Decifra-me ou Desapareço: na era da atenção, entender o público é questão de sobrevivência
De Márcia Budke, para o Coletiva.net
A pandemia não apenas transformou rotinas e mercados - ela redefiniu o modo como sentimos, escolhemos e consumimos. Depois de um período de incertezas, o consumidor brasileiro emergiu mais emocional, seletivo, ansioso e em busca de propósito.
As novas pesquisas da WGSN revelam um cenário em que o consumo no Brasil é guiado cada vez mais pelas emoções - e não apenas por preço ou funcionalidade. O brasileiro quer se sentir bem com o que compra. Busca leveza, autenticidade e conexões reais com as marcas, que deixaram de ser simples fornecedoras de produtos e serviços para se tornarem fontes de significado.
Entre os perfis que despontam nesse novo mapa do consumo estão os imparciais, que valorizam transparência e ética; os autônomos, que desejam liberdade e personalização; os esperançosos, que colocam o bem-estar no centro; e os sinérgicos, que unem tecnologia, propósito e sustentabilidade.
Por trás desses perfis de comportamento, já se observam sinais de algumas das emoções dominantes que devem guiar o consumo até 2027, segundo a previsão da WGSN - Consumidor do Futuro 2027.
Alegria estratégica - representa o prazer com propósito.

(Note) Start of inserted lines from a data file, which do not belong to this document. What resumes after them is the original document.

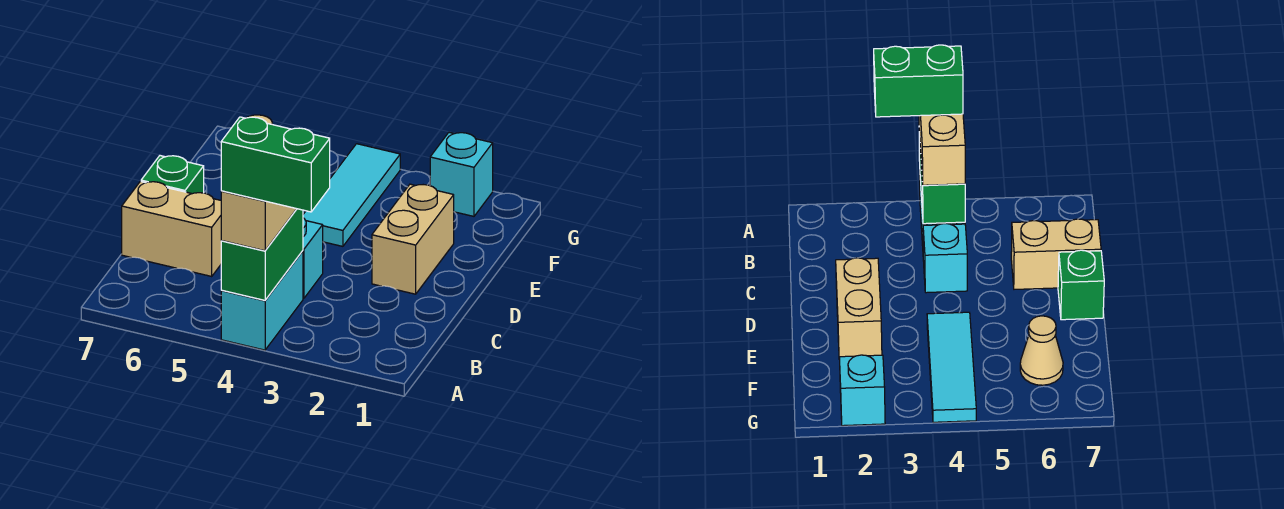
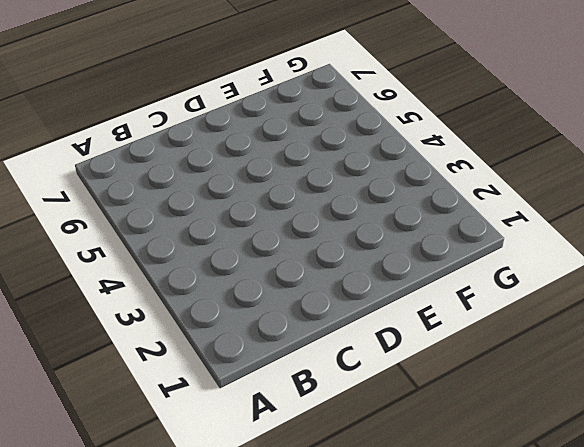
none -> cyan brick A4:B4 level 1
none -> cyan brick C4 level 1

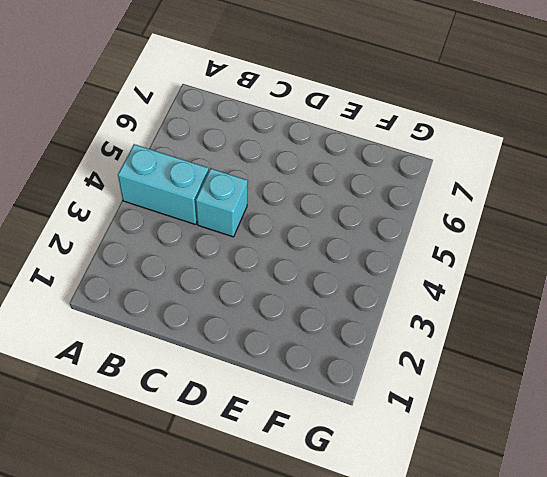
none -> tan brick C6:C7 level 1
none -> tan brick D2:E2 level 1

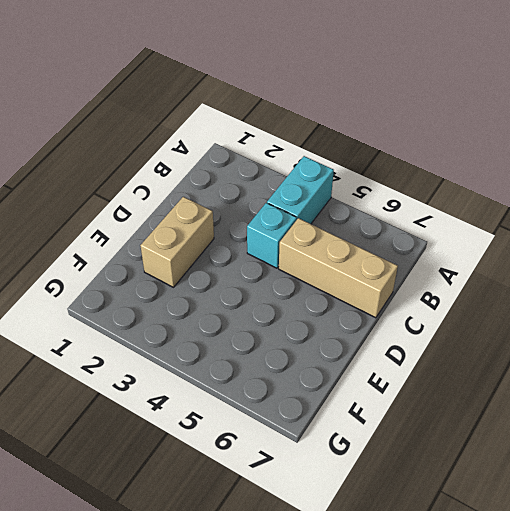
tan brick C5:C7 level 1 -> tan brick C6:C7 level 1
none -> green brick D7 level 1
none -> cyan tile E4:G4 level 1

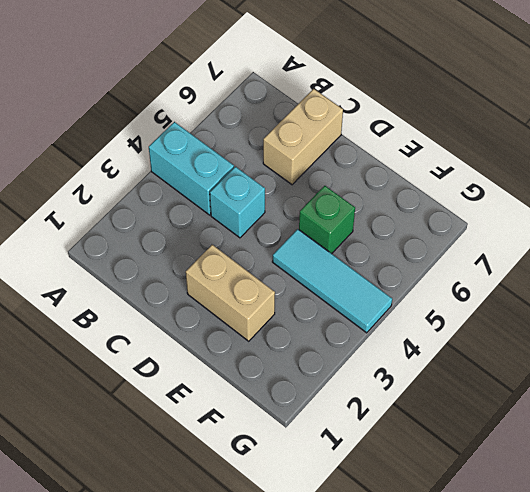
green brick E5 level 1 -> green brick D7 level 1
none -> tan cone F6 level 1
none -> cyan brick G2 level 1

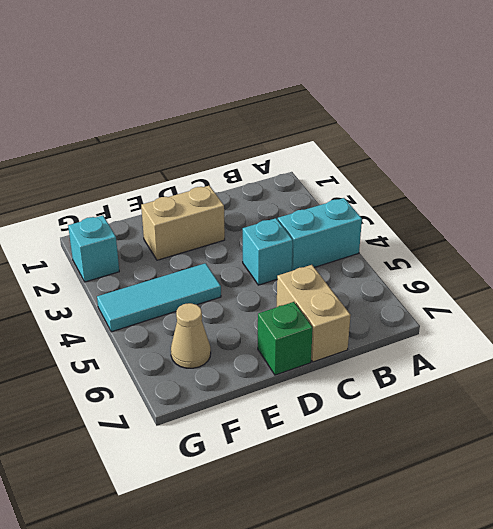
none -> green brick A4:B4 level 2
none -> tan brick A4:B4 level 3

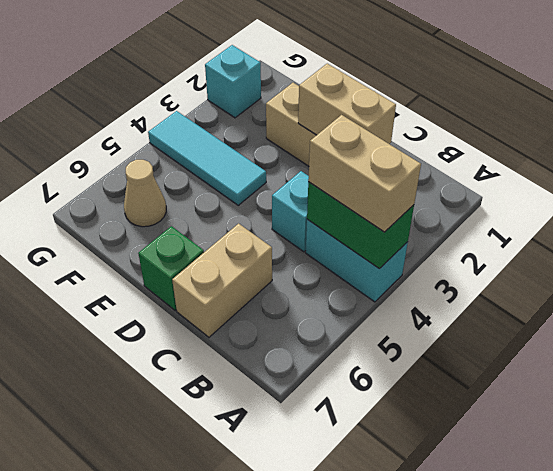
tan brick C2:D2 level 2 -> none
none -> green brick A3:A4 level 4

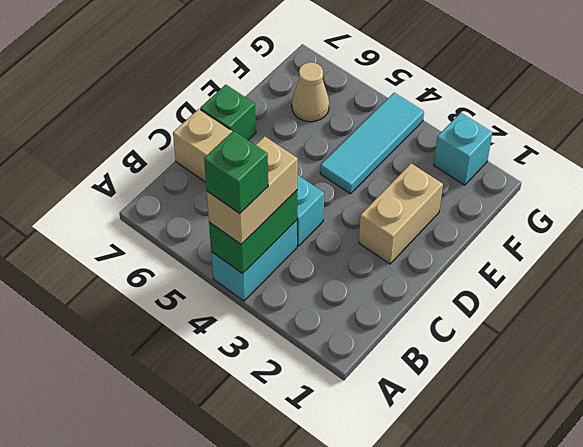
green brick A4 level 4 -> green brick A3:A4 level 4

O consumidor não busca mais o excesso, mas experiências que tragam satisfação genuína e deixem uma sensação de bem-estar duradouro. A alegria deixa de ser impulsiva e passa a ser consciente - relacionada àquilo que faz sentido, que soma à vida e aos valores pessoais. Marcas que despertam essa emoção criam vínculos positivos e sustentáveis.
Desvontade - expressa o desejo coletivo de simplificar, reduzir estímulos e aliviar pressões. Depois de anos de sobrecarga emocional e informacional, o consumidor quer menos ruído, menos urgência e mais equilíbrio. Essa emoção impulsiona a busca por produtos e serviços que economizam tempo, reduzem a complexidade e facilitam o cotidiano - do design minimalista às experiências mais calmas e humanas.
Otimismo cético - traduz a nova forma de acreditar: com esperança, mas sem ingenuidade. O consumidor quer se engajar, mas exige provas concretas. Ele acredita no futuro, mas cobra transparência, coerência e resultados reais das marcas. Esse equilíbrio entre fé e lucidez é o que guia a confiança nas relações de consumo contemporâneas.
É interessante notar que essa virada emocional dialoga diretamente com as ideias do economista e Prêmio Nobel Daniel Kahneman, autor de Rápido e Devagar: Duas Formas de Pensar. Kahneman demonstrou que nossas decisões raramente são totalmente racionais - elas são profundamente influenciadas por percepções e sentimentos imediatos. Em outras palavras, a emoção precede a razão. E compreender esse fluxo emocional é, hoje, o que separa marcas relevantes de marcas esquecidas.
Mais do que conversar com o consumidor para vender, as empresas precisam decifrar o emocional coletivo. Entender o que inspira, acalma ou desperta confiança é o novo diferencial competitivo - capaz de impulsionar inovação, crescimento e engajamento com os clientes.
No Brasil, isso significa unir afeto, leveza e impacto positivo - o tripé que sustenta a economia emocional emergente.
Em tempos de excesso de informação e escassez de atenção, quem não entende as emoções do seu público corre o risco de não ser compreendido.
Como lembrou Kahneman, "as pessoas não escolhem o que é melhor - escolhem o que parece melhor". É justamente nessa fronteira entre razão e emoção, onde reagimos às experiências de marca, que se moldam as decisões de consumo.
Márcia Budke é sócia-diretora da Brazo Mídia.